Head has always been an interesting case study, partially because South Australia has over the past decades produced three left-handed stroke-players – Darren Lehmann, Wayne Phillips and David Hookes – who played less than 30 Tests each for varying reasons despite being players of exceptional talent.
Head, for several years seen as a flighty fringe player, has somehow managed to crack the Test match code on home shores.
The national selectors have always liked Head but they were never sure how to get the best from him.
Some people have said his stunning form surge proves he should never have lost his Cricket Australia contract – others who know him well say it was the making of him.
COOL SKIPPER
Pat Cummins’ smooth transition to the Test captaincy has left Australia to ask itself whether it’s been seduced by fake logic for 145 years.
That long held theory that bowlers were too busy to run the team meant that before Cummins took, Ray Lindwall – in one Test only – was the only other specialist fast man to lead as Australian Test team.
Cummins greatest challenges are ahead with series against India and England but
but there is a calm resilience in this team and Cummins had no qualms in challenging convention by bowling first at the Gabba.
There seems no doubt that Cummins encouragement of Head to play his natural game has helped him play with uplifting freedom.
You wonder what other fast bowlers could have offered as Test leaders had they not been discarded because of the “batsman are best’’ theory.
The great Keith Miller was snubbed because he was deemed too colourful off the field but was adored by his fellow players who enjoyed playing under him at state level.
Geoff Lawson was never close to captaining Australia yet he was the most progressive Sheffield Shield captain of the 1980s and would have been an interesting choice if ever Allan Border had been injured.

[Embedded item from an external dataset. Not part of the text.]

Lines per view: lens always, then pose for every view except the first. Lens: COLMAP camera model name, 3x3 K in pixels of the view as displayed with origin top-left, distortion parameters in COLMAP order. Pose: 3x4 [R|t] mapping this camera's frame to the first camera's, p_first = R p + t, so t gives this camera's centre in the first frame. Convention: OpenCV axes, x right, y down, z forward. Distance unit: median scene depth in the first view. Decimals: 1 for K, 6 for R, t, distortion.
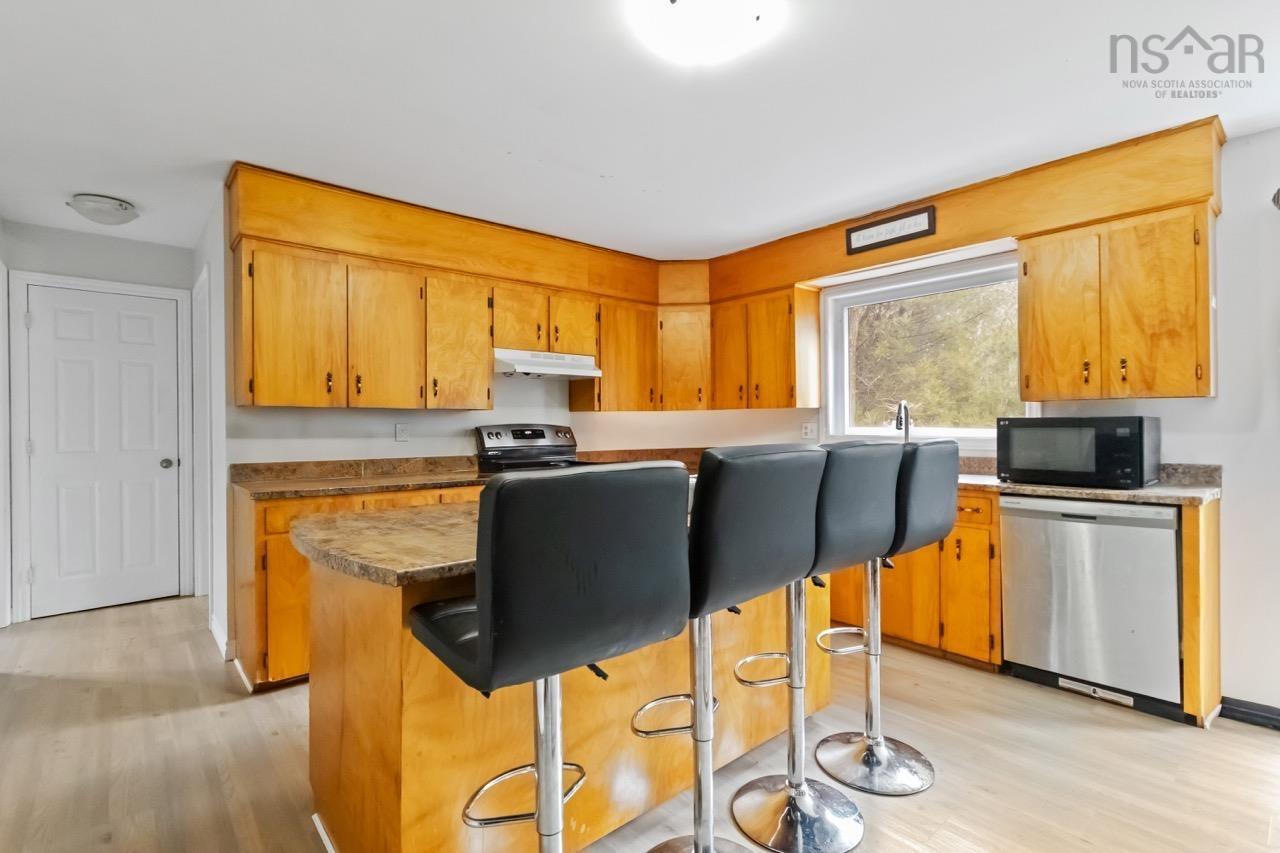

Lindwall got one Test as skipper. His mates reckon he could easily have done the job full-time.
UNLEASH THE BEAST
Occasional film producer Kagiso Rabada recently did a movie called Ring of Beasts then, for one dramatic ball, became one at the Gabba.
Bowlers have been trying to tuck up David Warner with short stuff for years but he is so quick and evasive that unless you land it on the pin point, you pay.
But Rabada at his best is next level. He was clearly a man with a plan.
He warmed up strongly and arrowed his first ball directly at the body where Warner’s feet came off the ground, his hand came off the bat and his eye came off the ball as he fended to short leg who was on red alert for precisely that shot.
Someone in the press box exclaimed “it was a really tough one to get first up but you do get those ones first up.’’
South Africa have their plan for the series for Warner now.
Opening the batting is a brutal professional and Warner’s recent modest form will mean at age 36 he is on trial for his future in the final two Tests of the series.
Batsmen can age quickly against express pace but Warner is a renowned scrapper. Great challenges await against a fabulous South African pace attack – not simply for Warner but everyone.